Can’t tell now (using 3.9.1 on production server). Though i don’t remember seeing unusual sessions count when looking at Sessions tab occassionally. It will probably be hard to reproduce on a test server.

Also, our users use only one client, so there is almost no chance for them to have multiple resources in the sessions.

Follow up. This Monday i have moved my server to a virtual Windows Server 2008 R2 x64 host (with 2 GB of RAM). I have installed Openfire 3.9.3 for a test. It is running as a service. I’m using the latest Java 1.8.0.20 x86. I have also set vmoptions for the service to 512-1024 MB. And so far everything runs smoothly. At first JVM memory climbed to 300-400 MB and i thought next day it will run out of memory, but next day it was just 100-200 and it usually is staying around 200-300. Around 150 connected users every day.

I think maybe this issue is platform related. Maybe on linux it is behaving a bit differently. Or maybe vmoptions helped (i had it on linux set to 256-768 i think). Or maybe latest Java is helping. On my old Arch linux box (also virtual) i had problems updating Java as they have removed it from repositories, so i was running on some 1.7.0.0 version. Also the Arch itself was old as i couldn’t catch up with them changing how system is starting/working fundamentally (one of the reasons why i have ditched it). Anyway, i will continue to watch memory usage and report if memory problems arise again. Last time on the old server Openfire 3.9.3 halted after running half a day or less. Maybe that also explains why there were so few memory leak option selections on the recent poll.

Another bonus is that logs are now working (on linux there is some bug with it, Daryl have found and fixed it in some version, but it wasn’t working for me still). I see lots of warning that roster and vcard cache is reaching its limit and is reduced to 90%. I’m planning to try increasing these caches a bit. This might affect the memory usage also.

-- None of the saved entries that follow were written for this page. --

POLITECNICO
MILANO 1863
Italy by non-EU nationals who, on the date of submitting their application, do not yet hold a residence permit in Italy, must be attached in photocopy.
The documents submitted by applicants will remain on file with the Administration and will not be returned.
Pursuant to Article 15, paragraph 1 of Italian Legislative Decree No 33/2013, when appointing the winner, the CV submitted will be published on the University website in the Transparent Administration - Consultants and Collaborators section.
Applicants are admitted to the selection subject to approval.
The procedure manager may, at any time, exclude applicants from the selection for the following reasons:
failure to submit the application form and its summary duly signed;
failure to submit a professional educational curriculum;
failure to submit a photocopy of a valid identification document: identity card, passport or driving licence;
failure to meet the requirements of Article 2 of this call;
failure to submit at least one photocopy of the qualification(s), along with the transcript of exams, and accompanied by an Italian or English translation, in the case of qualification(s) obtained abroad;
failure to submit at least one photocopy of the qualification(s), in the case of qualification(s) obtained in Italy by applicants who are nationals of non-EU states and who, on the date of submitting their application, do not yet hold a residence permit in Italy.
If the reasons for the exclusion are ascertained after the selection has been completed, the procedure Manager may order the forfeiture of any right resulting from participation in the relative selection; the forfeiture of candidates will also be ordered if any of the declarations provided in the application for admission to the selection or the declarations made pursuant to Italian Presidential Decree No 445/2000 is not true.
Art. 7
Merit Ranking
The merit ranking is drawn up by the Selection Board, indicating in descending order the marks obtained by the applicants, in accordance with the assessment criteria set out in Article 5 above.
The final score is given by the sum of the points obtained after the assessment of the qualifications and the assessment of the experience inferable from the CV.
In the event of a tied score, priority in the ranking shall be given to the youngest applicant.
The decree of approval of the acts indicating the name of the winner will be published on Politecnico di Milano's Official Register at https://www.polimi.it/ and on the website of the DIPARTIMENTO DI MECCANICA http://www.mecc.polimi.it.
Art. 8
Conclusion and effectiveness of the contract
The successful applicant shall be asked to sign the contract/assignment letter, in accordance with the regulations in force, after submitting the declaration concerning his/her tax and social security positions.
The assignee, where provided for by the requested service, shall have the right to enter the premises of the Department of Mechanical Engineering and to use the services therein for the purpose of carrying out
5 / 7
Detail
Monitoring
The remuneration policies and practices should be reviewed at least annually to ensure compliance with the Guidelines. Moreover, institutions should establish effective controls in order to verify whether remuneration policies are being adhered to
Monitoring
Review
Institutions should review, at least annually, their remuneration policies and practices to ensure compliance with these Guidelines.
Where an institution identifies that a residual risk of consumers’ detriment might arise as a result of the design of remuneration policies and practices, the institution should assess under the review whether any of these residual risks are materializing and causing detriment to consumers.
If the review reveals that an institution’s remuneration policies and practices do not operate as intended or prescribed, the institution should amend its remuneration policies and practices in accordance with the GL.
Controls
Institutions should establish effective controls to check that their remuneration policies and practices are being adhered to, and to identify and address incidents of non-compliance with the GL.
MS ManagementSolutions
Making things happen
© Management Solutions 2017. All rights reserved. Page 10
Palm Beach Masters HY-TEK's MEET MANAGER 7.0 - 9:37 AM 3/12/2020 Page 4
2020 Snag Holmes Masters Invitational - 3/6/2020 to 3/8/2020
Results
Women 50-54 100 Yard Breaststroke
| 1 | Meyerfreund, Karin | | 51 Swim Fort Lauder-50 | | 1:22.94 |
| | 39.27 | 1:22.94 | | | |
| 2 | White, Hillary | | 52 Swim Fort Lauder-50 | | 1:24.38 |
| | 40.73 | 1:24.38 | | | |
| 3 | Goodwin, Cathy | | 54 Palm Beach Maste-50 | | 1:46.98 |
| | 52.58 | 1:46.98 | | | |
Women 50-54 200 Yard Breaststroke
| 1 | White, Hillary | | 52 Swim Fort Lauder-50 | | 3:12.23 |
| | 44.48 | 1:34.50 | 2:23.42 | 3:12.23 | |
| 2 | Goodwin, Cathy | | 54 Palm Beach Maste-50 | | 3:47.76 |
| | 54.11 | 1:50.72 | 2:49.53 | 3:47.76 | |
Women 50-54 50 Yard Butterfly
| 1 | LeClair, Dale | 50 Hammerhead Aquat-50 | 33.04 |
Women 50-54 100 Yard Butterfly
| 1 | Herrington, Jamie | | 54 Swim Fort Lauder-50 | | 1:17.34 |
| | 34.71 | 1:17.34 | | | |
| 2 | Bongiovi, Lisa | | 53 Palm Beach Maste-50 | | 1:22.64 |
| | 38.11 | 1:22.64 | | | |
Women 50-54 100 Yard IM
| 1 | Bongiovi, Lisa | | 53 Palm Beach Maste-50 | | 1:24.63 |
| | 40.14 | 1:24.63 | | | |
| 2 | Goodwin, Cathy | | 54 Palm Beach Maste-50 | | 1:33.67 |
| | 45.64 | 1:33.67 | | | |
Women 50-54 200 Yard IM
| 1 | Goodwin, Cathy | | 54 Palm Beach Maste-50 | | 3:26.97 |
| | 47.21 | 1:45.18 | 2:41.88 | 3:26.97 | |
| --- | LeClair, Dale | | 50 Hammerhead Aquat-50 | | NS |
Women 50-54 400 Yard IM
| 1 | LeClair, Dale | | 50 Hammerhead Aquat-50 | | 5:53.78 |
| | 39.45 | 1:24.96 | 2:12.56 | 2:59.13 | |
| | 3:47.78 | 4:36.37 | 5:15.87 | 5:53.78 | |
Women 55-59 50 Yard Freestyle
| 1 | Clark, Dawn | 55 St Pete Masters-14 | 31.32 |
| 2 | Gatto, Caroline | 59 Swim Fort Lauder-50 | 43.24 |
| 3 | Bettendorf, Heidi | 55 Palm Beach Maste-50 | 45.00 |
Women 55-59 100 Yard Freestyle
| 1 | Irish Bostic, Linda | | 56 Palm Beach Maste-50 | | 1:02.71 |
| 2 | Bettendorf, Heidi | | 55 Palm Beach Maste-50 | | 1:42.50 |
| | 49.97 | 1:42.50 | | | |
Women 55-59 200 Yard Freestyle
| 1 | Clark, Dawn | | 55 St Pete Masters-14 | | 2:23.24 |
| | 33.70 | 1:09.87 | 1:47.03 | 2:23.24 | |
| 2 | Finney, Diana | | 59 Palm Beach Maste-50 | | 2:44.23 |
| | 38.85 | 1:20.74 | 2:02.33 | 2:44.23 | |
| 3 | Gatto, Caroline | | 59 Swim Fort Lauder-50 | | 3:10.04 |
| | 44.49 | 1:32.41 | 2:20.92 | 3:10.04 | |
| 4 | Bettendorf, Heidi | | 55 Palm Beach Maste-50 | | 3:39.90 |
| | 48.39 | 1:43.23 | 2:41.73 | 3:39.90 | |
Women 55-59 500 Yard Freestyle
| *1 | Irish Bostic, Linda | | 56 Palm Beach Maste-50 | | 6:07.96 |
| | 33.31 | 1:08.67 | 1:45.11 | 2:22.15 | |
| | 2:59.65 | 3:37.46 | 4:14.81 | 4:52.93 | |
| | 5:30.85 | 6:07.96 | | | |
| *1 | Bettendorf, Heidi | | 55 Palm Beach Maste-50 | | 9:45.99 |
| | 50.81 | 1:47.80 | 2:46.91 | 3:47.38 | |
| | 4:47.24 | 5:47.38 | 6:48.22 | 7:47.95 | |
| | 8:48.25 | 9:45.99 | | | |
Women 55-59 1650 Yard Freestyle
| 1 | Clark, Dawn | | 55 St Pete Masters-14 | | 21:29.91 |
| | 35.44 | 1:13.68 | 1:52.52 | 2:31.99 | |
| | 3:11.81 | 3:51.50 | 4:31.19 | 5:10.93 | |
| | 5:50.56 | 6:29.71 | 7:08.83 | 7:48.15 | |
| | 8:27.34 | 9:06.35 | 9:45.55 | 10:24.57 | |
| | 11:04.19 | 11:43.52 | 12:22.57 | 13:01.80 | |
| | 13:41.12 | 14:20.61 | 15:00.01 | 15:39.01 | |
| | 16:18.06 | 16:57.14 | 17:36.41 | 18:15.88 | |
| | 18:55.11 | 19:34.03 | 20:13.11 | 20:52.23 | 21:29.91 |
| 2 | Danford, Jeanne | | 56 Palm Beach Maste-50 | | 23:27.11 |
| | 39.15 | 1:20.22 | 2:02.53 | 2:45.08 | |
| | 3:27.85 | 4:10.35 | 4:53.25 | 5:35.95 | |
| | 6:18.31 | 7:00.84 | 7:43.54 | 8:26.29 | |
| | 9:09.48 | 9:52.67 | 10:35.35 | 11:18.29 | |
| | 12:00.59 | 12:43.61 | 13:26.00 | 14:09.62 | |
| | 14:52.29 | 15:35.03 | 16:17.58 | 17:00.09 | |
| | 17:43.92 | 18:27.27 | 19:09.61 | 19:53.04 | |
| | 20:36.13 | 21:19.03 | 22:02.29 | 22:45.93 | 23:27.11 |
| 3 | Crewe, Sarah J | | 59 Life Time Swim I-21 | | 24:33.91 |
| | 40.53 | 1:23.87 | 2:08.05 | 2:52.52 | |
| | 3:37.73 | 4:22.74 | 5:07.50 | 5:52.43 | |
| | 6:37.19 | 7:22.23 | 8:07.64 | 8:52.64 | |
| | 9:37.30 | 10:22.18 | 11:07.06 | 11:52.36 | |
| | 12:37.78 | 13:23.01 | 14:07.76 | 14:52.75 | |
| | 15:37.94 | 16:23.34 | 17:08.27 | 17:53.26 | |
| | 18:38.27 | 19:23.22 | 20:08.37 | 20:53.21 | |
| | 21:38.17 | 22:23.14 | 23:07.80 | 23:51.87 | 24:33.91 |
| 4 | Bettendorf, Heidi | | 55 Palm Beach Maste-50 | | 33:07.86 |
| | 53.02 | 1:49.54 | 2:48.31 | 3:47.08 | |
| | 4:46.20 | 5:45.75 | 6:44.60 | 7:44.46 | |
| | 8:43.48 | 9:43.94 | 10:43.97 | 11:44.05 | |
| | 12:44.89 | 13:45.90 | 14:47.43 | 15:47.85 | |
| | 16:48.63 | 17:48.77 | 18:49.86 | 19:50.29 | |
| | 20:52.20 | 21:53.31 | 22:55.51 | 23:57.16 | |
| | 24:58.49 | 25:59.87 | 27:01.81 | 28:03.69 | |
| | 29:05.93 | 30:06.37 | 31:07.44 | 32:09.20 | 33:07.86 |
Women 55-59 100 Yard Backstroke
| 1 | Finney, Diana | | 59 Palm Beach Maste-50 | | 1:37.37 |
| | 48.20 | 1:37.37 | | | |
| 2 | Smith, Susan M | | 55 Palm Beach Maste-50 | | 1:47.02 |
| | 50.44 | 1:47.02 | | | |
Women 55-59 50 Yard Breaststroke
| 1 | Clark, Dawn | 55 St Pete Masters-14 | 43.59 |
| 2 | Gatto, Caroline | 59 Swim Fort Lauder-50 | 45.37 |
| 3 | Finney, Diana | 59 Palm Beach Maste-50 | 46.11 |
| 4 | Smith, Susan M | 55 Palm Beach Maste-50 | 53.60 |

Another observation. Installing and removing a plugin drops JVM memory drastically, to 50-60 MB and then it starts to grow again slowly. I’m thinking, maybe it was one of the plugins responsible for the leak. I’m not only using Broadcast, Client Control and ServerInfo. On the old server i was probably also using Just married and Kraken XMPP gateway at some point, though not recently. Not sure which plugins were in use when i’ve experienced a leak.